Do you have student loan debt? Many people do. Student loan debt accounts for a little over $1 trillion. The statistics are staggering. Student Loan Hero outlines some of them below
- $1.44 trillion in total U.S. student loan debt
- 44.2 million Americans with student loan debt
- Student loan delinquency rate of 11.2% (90+ days delinquent or in default)
- Average monthly student loan payment (for borrower aged 20 to 30 years): $351
- Median monthly student loan payment (for borrower aged 20 to 30 years): $203
If you are struggling to pay the debt off after graduating, here are five great ways to eliminate student loans forever that has personally worked for me.

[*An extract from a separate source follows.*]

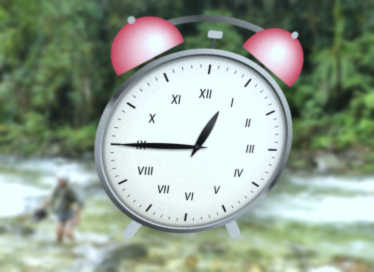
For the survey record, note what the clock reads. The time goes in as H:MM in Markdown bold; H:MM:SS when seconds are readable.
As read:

If you have multiple loans you might be able to save money by consolidating the loans into one. It depends on your situation but you could save a significant amount doing so. Also, combining all into one loan will make them easier to manage. You would have only to pay one payment per month instead of making payments to various different lenders.
There are some advantages of consolidating.

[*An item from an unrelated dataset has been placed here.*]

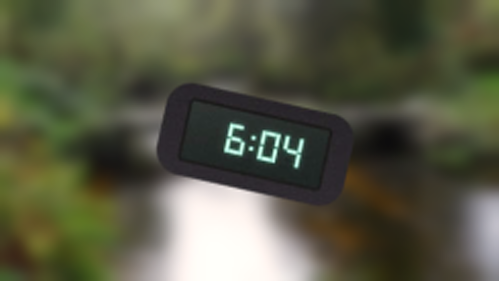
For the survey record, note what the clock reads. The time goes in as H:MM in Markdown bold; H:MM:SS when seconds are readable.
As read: **6:04**
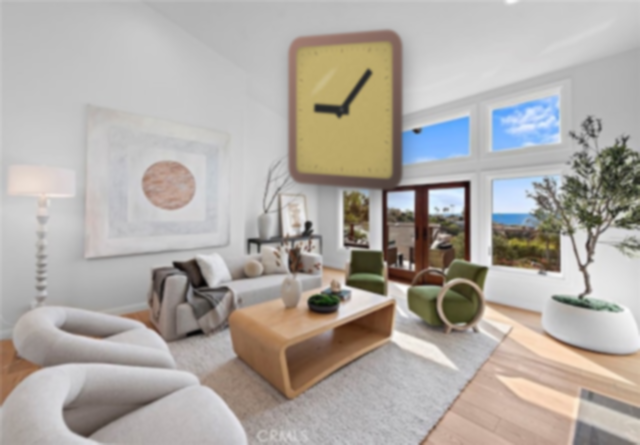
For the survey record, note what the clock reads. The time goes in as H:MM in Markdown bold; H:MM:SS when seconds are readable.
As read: **9:07**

First, after consolidating, there is one lender to pay. There is no need to manage paying to 3 or 5 different lenders. While this might not save you any money, if definitely makes life easier.
Second, in some cases you may switch from a variable to a fixed interest rate.

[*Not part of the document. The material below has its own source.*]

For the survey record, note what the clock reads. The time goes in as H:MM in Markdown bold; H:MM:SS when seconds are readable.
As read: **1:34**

And third, it is possible you may have lower monthly payments after consolidation.
#2 Accelerate your payments by getting a side hustle
Pick up a side gig and earn some extra money. Then take the extra money you earn and apply it to the debt. Your loan balance will go down in no time through this strategy. There are tons of ways to earn extra money.
Here are some ideas:
- Drive with Uber
- Dog Sit with Rover
- Freelance on sites like Upwork
- Deliver Food with UberEats
- Become A Mystery Shopper
- Sell stuff you don’t want anymore on sites like EBay and Craigslist
- Rent your extra space with Airbnb
An extra $500 or so a month can go a long way when you apply it to the principle of the debt. This is money that is not part of your budget but extra money. It can shave off years in repayment.
This could be the most important strategy in paying off student loans fast.
#3 Trim your budget
Review your budget and see what you can cut or trim down. Recognize those savings and put it towards the loan balance.
Do you eat out a lot? Cut that habit or reduce it. That could be an instant $200 savings every month.
You like Starbuck’s? Go there a lot? Reduce that habit and recognize even more savings.
You will see your loan balance fall in no time. Say goodbye to student loan debt!!
Here are some ideas that really work:
- Cancel your gym membership
- Reduce or eliminate your cable bill
- Cook and pack your own meals
- Shop around to see if you can get a better deals on things like your cell phone bill
- Buy generic when you can
#4 Apply extra money to the student loan debt
The more money you can apply to the student loan balance, the quicker of course you will eliminate the debt. Do you get extra money throughout the year? Apply the extra money to the balance and watch your student loans balance fall quickly.
This extra money might be a tax refund you receive every year or a year end bonus you receive from work.
Instead of spending it on a luxurious vacation, think about getting rid of that student loan debt faster.
#5 Take a job that offers forgiveness
There are various professions you can get into it, which will allow the lender to forgive your debt, meaning the debt just goes away.
Some professions can qualify for certain programs for loan forgiveness. These include:
- Those who work in public service
- Federal Agency Employees
Do your research of the different programs available and you might have your loans forgiven. Student Loan Hero wrote a great article about this outlining the different professions and the different programs that student loan holders can look to.
For example, The Nurse Corps Loan Repayment Program pays up to 85% of Nurses’ unpaid nursing education debt if you show financial need and meet the below requirements.
Must be a:
- licensed registered nurse;
- advanced practice registered nurse, such as a nurse practitioner; or
- nurse faculty member with qualifying nursing debt.
Must have received your education from:
- an accredited school of nursing located in a U.S. state or territory.
Must work full time in:
- an eligible Critical Shortage Facility in a high need area (for RNs, APNs),
- an accredited school of nursing (for nurse faculty).